**What you have to do**
Show only those lines of the entries where the string "shift" is found.

Stored items:
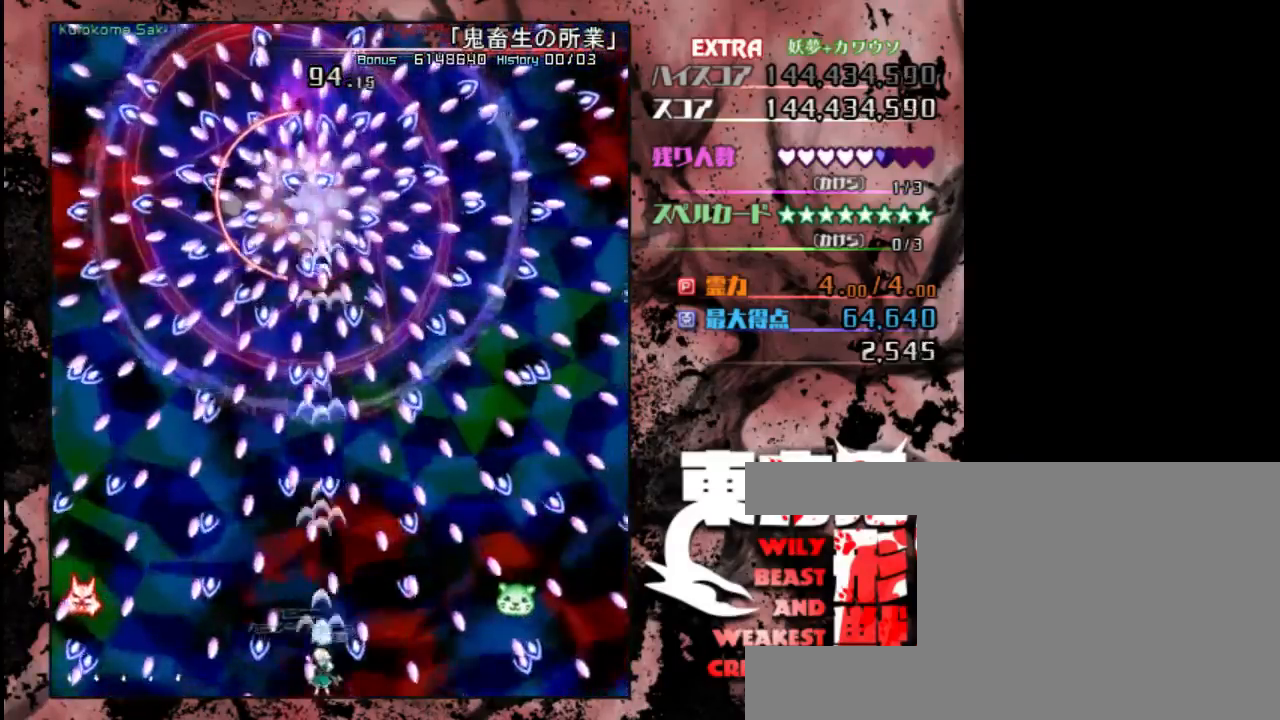
{"keys": ["down", "z"], "events": []}
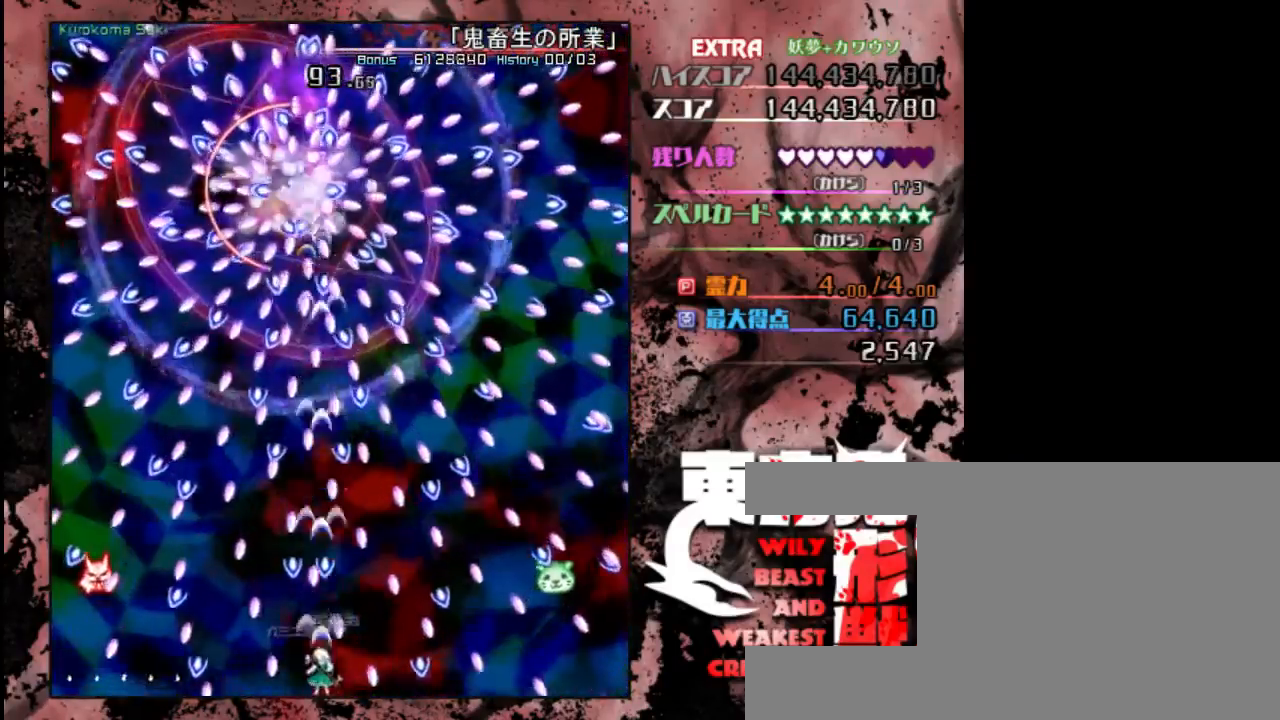
{"keys": ["down", "shift", "z"], "events": [[50, "shift", "down"], [217, "left", "down"], [500, "left", "up"]]}
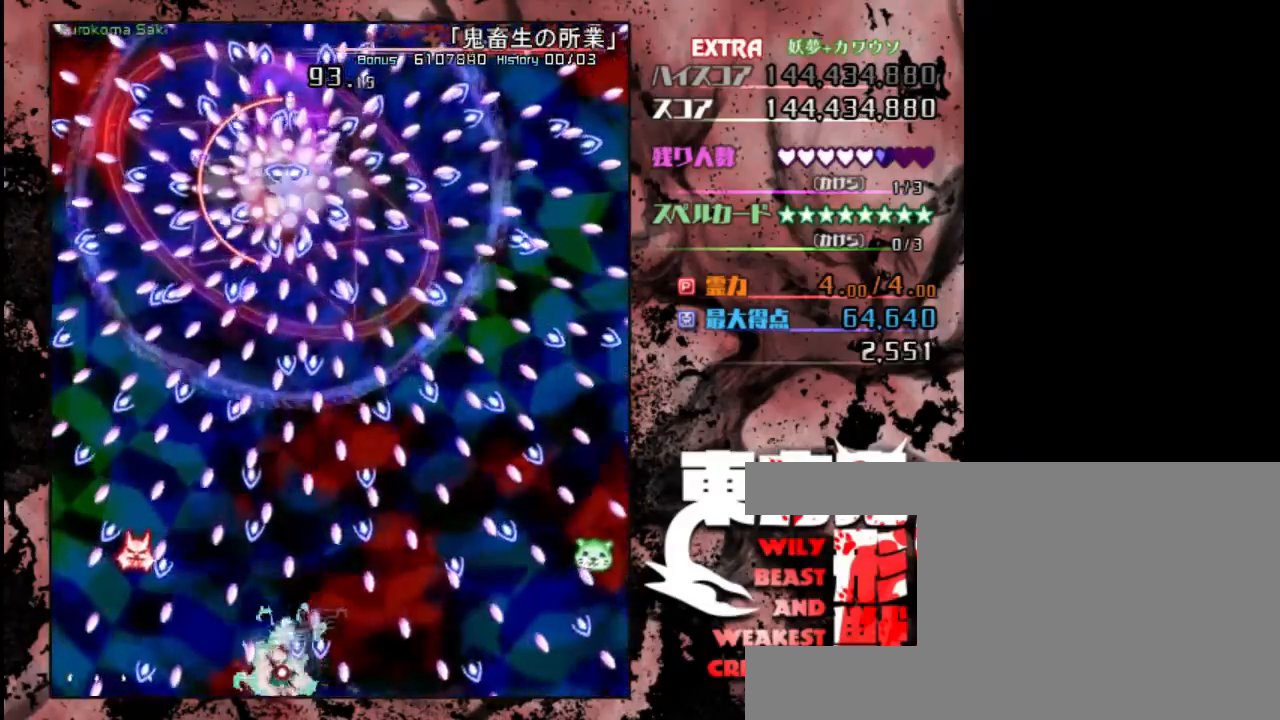
{"keys": ["down", "z"], "events": [[67, "shift", "up"]]}
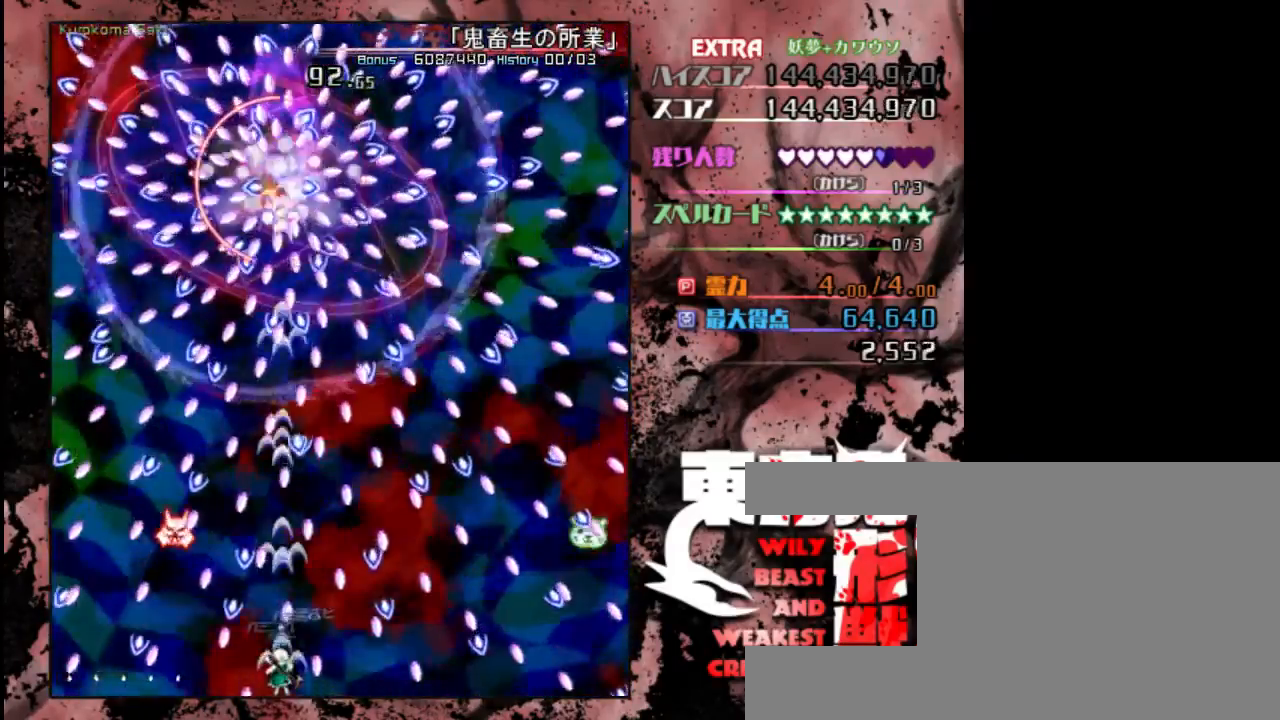
{"keys": ["down", "z"], "events": [[267, "shift", "down"], [333, "left", "down"], [433, "left", "up"], [500, "shift", "up"]]}
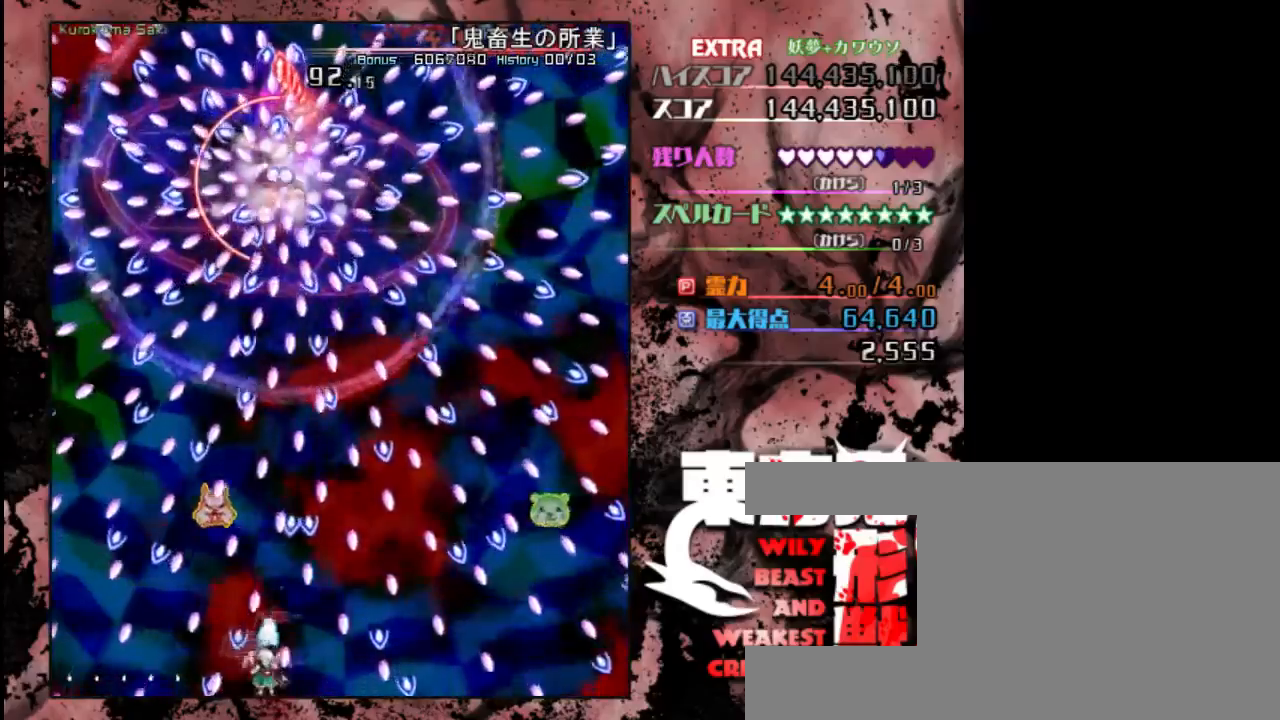
{"keys": ["down", "right", "shift", "z"], "events": [[367, "shift", "down"], [467, "right", "down"]]}
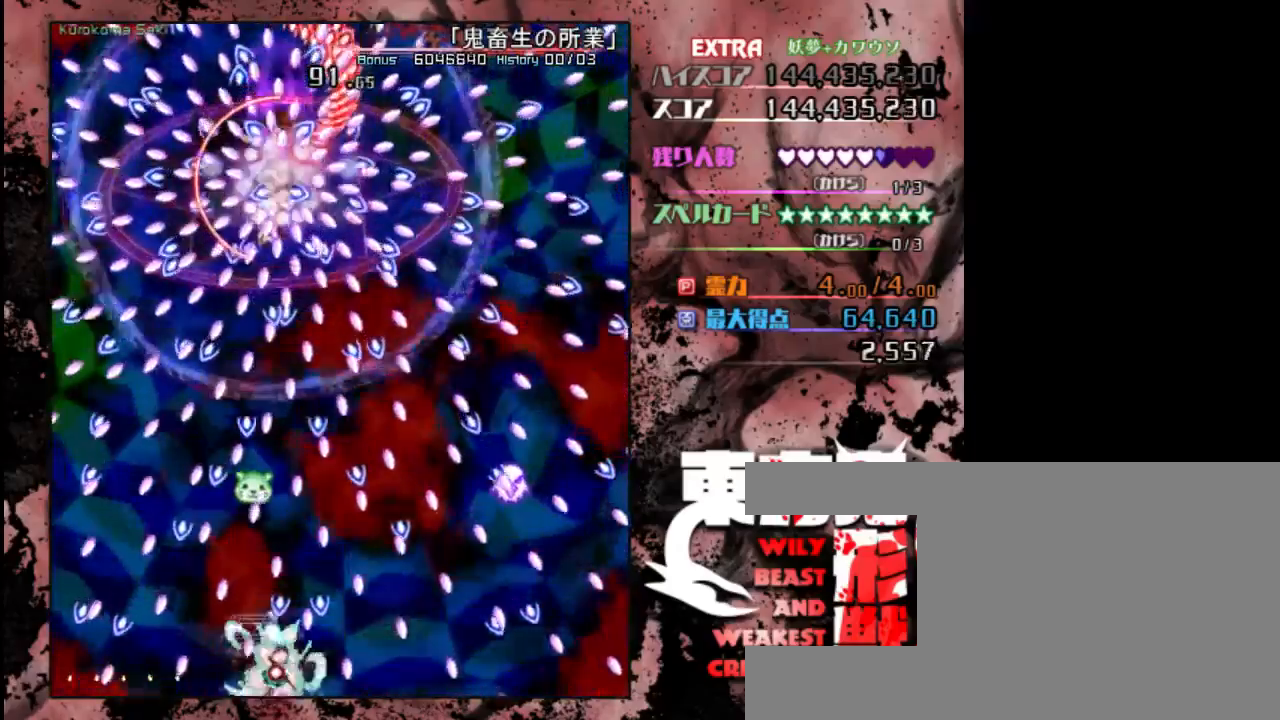
{"keys": ["down", "z"], "events": [[100, "right", "up"], [200, "shift", "up"]]}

**Task result**
{"keys": ["down", "shift", "z"], "events": [[50, "shift", "down"], [217, "left", "down"], [500, "left", "up"]]}
{"keys": ["down", "z"], "events": [[67, "shift", "up"]]}
{"keys": ["down", "z"], "events": [[267, "shift", "down"], [333, "left", "down"], [433, "left", "up"], [500, "shift", "up"]]}
{"keys": ["down", "right", "shift", "z"], "events": [[367, "shift", "down"], [467, "right", "down"]]}
{"keys": ["down", "z"], "events": [[100, "right", "up"], [200, "shift", "up"]]}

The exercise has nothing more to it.